August, 2, 2018, Seoul--KAISTの研究チームは、近赤外(NIR)蛍光色素分子ベース光線力学治療法(PDT)を開発した。これは、既存のPDTの欠点を改善するものである。
PDTは、薬剤治療に代えてレーザで傷を治療する方法。レーザが標的部分を照射すると、光線感作物質(PS)が光エネルギーを吸収し、酸素を一重項酸素あるいはフリーラジカルに変換し、プログラムされた細胞死に至る。この治療は、臨床現場で広く用いられており、非侵襲的治療であることから、特に皮膚病で用いられる。

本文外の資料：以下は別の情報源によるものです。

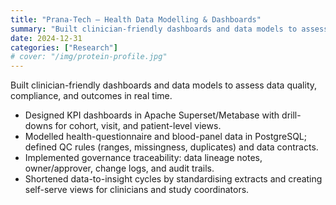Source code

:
 ```yaml
---
title: "Prana-Tech — Health Data Modelling & Dashboards"
summary: "Built clinician-friendly dashboards and data models to assess data quality, compliance, and outcomes in real time."
date: 2024-12-31
categories: ["Research"]
# cover: "/img/protein-profile.jpg"
---
```


Built clinician-friendly dashboards and data models to assess data quality, compliance, and outcomes in real time.

- Designed KPI dashboards in Apache Superset/Metabase with drill-downs for cohort, visit, and patient-level views.
- Modelled health-questionnaire and blood-panel data in PostgreSQL; defined QC rules (ranges, missingness, duplicates) and data contracts.
- Implemented governance traceability: data lineage notes, owner/approver, change logs, and audit trails.
- Shortened data-to-insight cycles by standardising extracts and creating self-serve views for clinicians and study coordinators.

しかし、現行のPDTは一次治療に限界がある。効率が低いと、PDT療法剤が遺伝的変異を起こし、治療効果が低減するからである。
PDTの効果を強めるカギは、目標箇所にPSをどのくらい集中できるか、PSが反応するレーザ波長、治療後PSが細胞小器官を除去する速さ、である。
研究チームは、PDT効果を最大化し不要な副作用を減らす、ミトコンドリア標的光線力学治療(MitDt)という新しいPSを開発した。

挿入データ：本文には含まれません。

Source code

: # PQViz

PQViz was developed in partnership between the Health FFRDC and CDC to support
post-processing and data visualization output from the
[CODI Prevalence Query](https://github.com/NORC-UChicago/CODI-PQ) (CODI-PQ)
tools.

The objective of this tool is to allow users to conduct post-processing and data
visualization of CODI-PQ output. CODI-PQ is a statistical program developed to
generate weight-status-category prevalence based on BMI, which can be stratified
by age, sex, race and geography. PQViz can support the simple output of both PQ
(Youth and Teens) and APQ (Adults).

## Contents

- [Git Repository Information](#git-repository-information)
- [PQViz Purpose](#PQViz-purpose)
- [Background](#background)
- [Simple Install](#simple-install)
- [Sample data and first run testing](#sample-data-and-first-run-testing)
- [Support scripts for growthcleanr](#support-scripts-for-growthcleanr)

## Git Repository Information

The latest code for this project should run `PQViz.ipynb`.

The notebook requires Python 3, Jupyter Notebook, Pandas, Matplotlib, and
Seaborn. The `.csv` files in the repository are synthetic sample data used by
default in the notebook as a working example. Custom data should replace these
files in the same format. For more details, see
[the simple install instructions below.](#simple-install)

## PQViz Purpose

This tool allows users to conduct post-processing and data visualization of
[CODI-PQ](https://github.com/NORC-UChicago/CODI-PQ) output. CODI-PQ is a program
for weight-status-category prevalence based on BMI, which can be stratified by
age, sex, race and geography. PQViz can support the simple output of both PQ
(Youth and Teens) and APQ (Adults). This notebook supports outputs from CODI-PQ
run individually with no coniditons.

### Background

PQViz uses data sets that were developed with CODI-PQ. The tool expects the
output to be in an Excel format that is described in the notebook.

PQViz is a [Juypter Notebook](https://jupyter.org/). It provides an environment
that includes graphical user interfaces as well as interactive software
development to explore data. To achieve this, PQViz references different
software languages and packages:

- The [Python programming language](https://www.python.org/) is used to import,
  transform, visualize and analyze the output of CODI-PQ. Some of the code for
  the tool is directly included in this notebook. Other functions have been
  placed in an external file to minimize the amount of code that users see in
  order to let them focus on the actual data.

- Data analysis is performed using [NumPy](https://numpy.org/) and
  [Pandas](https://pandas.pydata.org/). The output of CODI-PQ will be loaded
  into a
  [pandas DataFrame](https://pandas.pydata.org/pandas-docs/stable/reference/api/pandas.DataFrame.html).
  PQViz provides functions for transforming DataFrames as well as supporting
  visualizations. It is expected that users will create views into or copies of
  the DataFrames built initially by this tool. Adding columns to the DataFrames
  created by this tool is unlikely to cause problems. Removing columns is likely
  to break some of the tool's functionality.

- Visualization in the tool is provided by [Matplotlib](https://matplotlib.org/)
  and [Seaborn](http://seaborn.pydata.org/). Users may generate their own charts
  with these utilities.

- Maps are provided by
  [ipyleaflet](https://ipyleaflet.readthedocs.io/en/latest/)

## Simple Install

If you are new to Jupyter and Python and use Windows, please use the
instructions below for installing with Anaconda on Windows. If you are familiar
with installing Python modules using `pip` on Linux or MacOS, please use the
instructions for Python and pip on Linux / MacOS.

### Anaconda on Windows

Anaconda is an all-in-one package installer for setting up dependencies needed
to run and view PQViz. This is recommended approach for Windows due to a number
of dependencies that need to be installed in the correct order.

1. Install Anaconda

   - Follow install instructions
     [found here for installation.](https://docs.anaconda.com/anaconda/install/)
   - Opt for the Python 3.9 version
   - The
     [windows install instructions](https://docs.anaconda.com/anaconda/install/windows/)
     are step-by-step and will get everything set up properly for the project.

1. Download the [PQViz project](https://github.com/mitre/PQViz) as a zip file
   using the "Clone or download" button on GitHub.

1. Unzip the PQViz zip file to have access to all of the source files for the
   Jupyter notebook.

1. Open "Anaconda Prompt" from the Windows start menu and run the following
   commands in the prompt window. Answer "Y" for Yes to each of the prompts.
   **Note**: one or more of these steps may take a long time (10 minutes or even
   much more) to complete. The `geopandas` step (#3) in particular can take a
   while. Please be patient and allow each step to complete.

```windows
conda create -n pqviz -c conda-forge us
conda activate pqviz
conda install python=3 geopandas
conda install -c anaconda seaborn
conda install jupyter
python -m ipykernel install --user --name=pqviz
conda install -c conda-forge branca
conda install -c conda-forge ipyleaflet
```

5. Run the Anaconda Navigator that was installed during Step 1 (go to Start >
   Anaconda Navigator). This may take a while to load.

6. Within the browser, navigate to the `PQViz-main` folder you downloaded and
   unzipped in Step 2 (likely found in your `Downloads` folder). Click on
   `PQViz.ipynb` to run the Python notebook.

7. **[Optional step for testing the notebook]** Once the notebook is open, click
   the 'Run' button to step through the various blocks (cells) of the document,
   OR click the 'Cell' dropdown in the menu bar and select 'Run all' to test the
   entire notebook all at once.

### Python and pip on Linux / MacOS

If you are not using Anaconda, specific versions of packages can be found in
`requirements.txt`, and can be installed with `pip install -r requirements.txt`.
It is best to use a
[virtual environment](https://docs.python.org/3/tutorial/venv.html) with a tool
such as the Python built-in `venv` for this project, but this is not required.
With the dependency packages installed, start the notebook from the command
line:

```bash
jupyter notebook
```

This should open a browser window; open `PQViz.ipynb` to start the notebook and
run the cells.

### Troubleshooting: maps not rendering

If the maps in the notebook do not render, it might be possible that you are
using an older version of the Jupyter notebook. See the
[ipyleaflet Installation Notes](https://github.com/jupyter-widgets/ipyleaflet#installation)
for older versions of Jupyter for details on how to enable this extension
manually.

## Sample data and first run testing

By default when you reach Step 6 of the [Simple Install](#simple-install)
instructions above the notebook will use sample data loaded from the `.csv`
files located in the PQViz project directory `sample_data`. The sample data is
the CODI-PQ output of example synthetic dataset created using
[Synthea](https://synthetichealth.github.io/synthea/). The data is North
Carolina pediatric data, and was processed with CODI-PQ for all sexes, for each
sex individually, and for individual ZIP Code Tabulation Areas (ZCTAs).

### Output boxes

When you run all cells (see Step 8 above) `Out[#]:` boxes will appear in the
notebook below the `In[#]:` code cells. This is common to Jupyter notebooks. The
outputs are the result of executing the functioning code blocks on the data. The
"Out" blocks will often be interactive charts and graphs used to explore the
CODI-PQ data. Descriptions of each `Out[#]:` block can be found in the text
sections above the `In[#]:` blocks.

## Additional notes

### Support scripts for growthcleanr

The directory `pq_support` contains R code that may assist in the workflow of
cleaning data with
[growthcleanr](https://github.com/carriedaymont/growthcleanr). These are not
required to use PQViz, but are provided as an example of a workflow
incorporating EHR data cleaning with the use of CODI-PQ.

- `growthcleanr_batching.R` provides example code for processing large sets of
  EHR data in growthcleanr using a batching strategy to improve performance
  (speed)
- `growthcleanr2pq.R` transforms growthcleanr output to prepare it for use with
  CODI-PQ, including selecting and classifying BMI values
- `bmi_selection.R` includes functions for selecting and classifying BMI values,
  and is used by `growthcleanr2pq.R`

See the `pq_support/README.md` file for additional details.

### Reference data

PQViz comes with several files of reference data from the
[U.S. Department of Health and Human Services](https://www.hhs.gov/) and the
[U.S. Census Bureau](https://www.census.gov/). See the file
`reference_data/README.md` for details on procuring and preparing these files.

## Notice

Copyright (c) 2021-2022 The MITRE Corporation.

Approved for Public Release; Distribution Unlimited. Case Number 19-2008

ミトコンドリアは、代謝で重要な役割を果たし、膜電位が高いので、PSの効果を最大化する標的箇所となる。
研究チームによると、ミトコンドリアが、レーザ照射後に生ずる活性酸素種(ROS)により光損傷を受けると、ただちにミトコンドリア膜電位が失われ、細胞自然死が始まる。したがって、PDT治療剤とミトコンドリア標的療法剤とを組み合わせると、ガン細胞に迅速な損傷を与えることができ、治療効果が改善し、不要な副作用が減る。

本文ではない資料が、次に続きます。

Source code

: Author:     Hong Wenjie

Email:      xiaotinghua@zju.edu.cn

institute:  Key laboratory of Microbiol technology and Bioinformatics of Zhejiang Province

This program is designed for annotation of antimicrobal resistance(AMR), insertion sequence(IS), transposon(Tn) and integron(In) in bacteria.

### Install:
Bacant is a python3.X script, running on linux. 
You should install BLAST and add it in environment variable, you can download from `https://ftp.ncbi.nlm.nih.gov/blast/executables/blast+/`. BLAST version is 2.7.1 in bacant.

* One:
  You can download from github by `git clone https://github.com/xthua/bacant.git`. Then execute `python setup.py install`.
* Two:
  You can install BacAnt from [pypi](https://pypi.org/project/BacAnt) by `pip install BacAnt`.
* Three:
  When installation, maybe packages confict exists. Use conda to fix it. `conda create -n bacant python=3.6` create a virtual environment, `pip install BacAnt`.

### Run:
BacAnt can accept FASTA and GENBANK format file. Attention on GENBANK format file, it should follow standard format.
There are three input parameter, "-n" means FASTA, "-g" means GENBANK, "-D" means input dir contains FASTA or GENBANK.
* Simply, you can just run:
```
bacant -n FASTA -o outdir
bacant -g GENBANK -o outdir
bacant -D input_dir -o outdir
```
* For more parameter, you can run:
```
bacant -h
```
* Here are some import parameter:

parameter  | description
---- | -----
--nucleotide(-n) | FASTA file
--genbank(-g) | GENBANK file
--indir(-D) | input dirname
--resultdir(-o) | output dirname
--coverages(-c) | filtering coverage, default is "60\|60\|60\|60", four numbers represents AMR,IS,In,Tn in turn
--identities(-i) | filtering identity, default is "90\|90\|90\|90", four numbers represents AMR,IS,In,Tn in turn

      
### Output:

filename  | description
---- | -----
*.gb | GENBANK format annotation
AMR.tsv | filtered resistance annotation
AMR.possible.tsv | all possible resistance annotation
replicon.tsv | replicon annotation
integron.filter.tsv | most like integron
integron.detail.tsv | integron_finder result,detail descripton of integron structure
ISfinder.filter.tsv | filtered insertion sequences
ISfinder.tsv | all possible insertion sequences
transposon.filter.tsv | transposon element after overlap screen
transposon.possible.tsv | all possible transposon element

ミトコンドリア標的PS適用を成功させるために、研究チームは、近赤外(NIR)域PDT療法剤を開発した。NIRレーザは浸透性があるので、これを使って深い組織レベルのガン治療を行うことができる。光散乱も減少し、したがって高い治療効果が得られる。
しかし、NIRレーザで照射するとき、一重項酸素生成に問題がある。この問題に対処するために研究チームは、新しいPSを開発した。これは、機能化NIR染料とミトコンドリア標的療法剤を組み合わせて、処置後の細胞小器官を迅速除去する利点を得ようとするもので、ガンのミトコンドリアに長期的にとどまり、標的箇所にレーザを照射することでROS量を増やす。
その効果を検証するために、研究チームは、MitDtをガンを持つマウスに注入した。NIRレーザ662nmで照射してガン処置を誘発すると、ガンのサイズは、3倍縮小した。
この研究のリーダー、PhD候補Ilkoo Nohは、「この強化された光線力学ガン治療は、副作用なく所望の箇所を処置する利点がある。このPSがミトコンドリアガン細胞に長くとどまるからである。われわれは、そのPSが細胞毒性を起こさないことも確認した」とコメントしている。
Kim教授は、「この研究成果は、副作用の危険性を低減し、様々な病気に適用可能である」と付け加えている。